Independently of the above measurements, I have measured the entire signal chain of the OMC DCPD A and B by injecting random signals from the extra DAC output in LSC (a.k.a. LSC-EXTRA_AO2).

It also showed a high frequency pole at around 10.7 kHz which is consistent with the result from the manual swept sine described above.

 

Measurement setup

  • Random noise excitation in LSC-EXTRA_AO2
  • Output of the LSC-EXTRA_AO2 at the ISC rack is connected to a spear RF patch panel and routed all the way to the HAM6 area.
  • In the HAM6 area, the excitation signal is split into two by a BNC tee and drives the A and B inputs (corresponding to ch4 and ch5 respectively) of the whitening board (D1002559, S1101603).
    • Note that this time the connections are made in a single-ended manner, so that it does not exctie the negative leg of the differential receiver in the whitening board.
  • I took a transfer function from the IOP channel of LSC-EXTRA_AO2 and that of OMC DCPD A and B in order to avoid confusion from IOP's up/down-sampling filters.

By the way, in the digital world particularly in the IOP world, LSC-EXTRA_AO2 is called DAC0_CH9, and DCPD A and B are called ADC0_CH12 and CH13 respectively.

AI filter for LSC-EXTRA_AO2 needed to be measured

Since this measurement automatically includes the AI filter for LSC-EXTRA_AO2, we need to subtract this transfer function out of the resultant measurement. So I measured and fitted it (ch10 of S1102761) by using the coil driver test box (D1000931) and a SR7850. Here is the result.

As shown in the plot above, the fitting is good up to 10 kHz. I did not see unexpected high frequency pole.

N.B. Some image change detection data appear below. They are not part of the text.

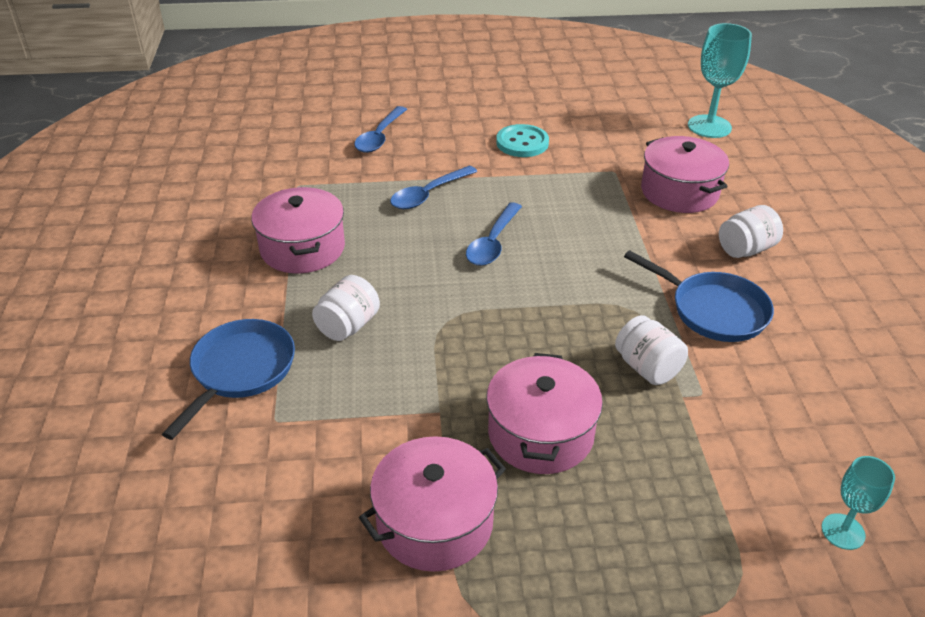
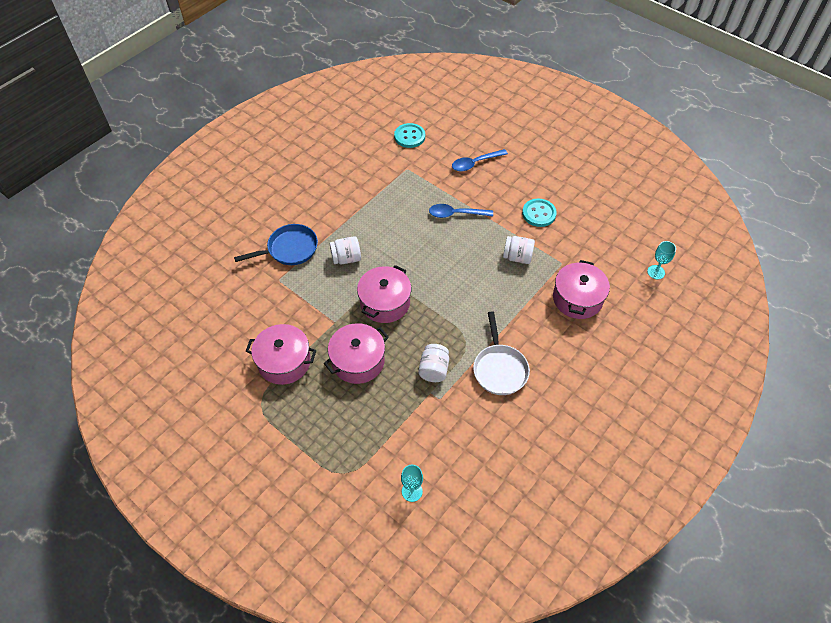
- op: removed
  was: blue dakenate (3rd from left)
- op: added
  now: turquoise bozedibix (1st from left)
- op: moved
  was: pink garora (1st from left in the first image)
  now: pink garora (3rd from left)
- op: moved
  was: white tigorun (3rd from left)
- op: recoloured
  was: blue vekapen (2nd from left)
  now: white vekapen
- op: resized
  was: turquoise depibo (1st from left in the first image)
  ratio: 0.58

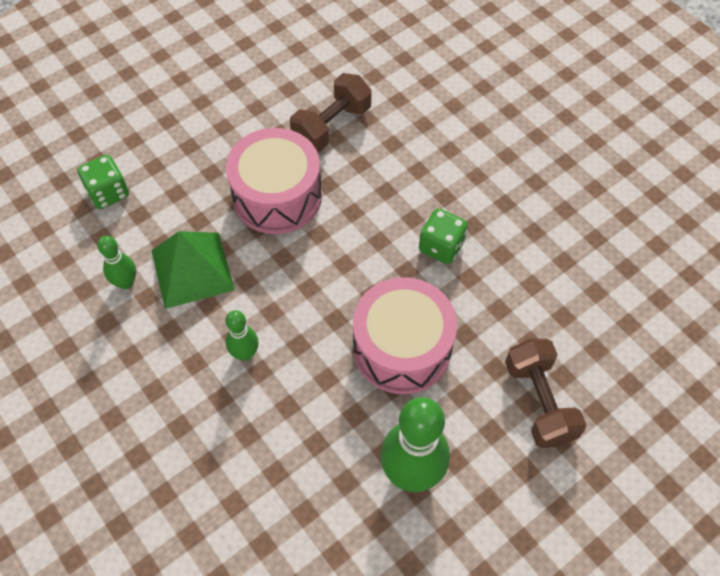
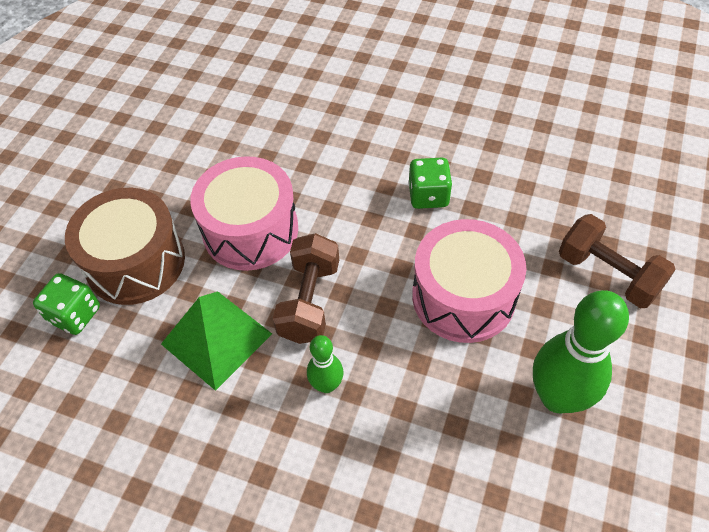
- op: removed
  was: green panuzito (1st from left)
- op: added
  now: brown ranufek
- op: moved
  was: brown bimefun (1st from left)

The fitting code, data and results can be found at:

/aligocalibration/trunk/Runs/ER8/H1/Measurements/AAAI/LSC_EXTRA_AO_AI_v2.dat

/aligocalibration/trunk/Runs/ER8/H1/Scripts/AAAI/Liso/fit_AI_LSC_EXTRA_AO.fil

/aligocalibration/trunk/Runs/ER8/H1/Scripts/AAAI/python/LSC_EXTRA_AO2_AIfilter.py

/aligocalibration/trunk/Runs/ER8/H1/Results/AAAI/2015-08-27_AI_LSC_EXTRA_AO.png

/aligocalibration/trunk/Runs/ER8/H1/Results/AAAI/2015-08-27_AI_LSC_EXTRA_AO.pdf

This fitting result is then used in the subsequent analysis as decribed below.

 

Results

First of all, I attach the measured transfer functions together with the fitting result.

As I noted in the above subsection, the measured transfer functions include

  • AI filter of LSC-EXTRA_AO2
  • AA filter of DCPD A or B
  • flat response of the whitening filters (as I set them to 0dB with no whitening stages engaged)

In my fitting model, I newly inserted a high frequency pole at around 11 kHz as an initial guess. Without this additional high-freq pole, the fitting would be miserable above 1 kHz similarily to the one shown in the above entry or alog 21101. As for the parameters of the AA and AI filters, I have used the fitted parameters and do not try to re-fit them in this anaysis. In other words, the fitting parameters in this analysis are:

  • high-freq pole at around 11 kHz
  • scale factor (which should be close to 0.5 because I am driving only one leg of the differential receiver)
  • delay presumably due to some computation cycle

The below are the raw output from LISO:

#Best parameter estimates:
#pole6:f =  10.7609523979k +- 1.226 (0.0114%)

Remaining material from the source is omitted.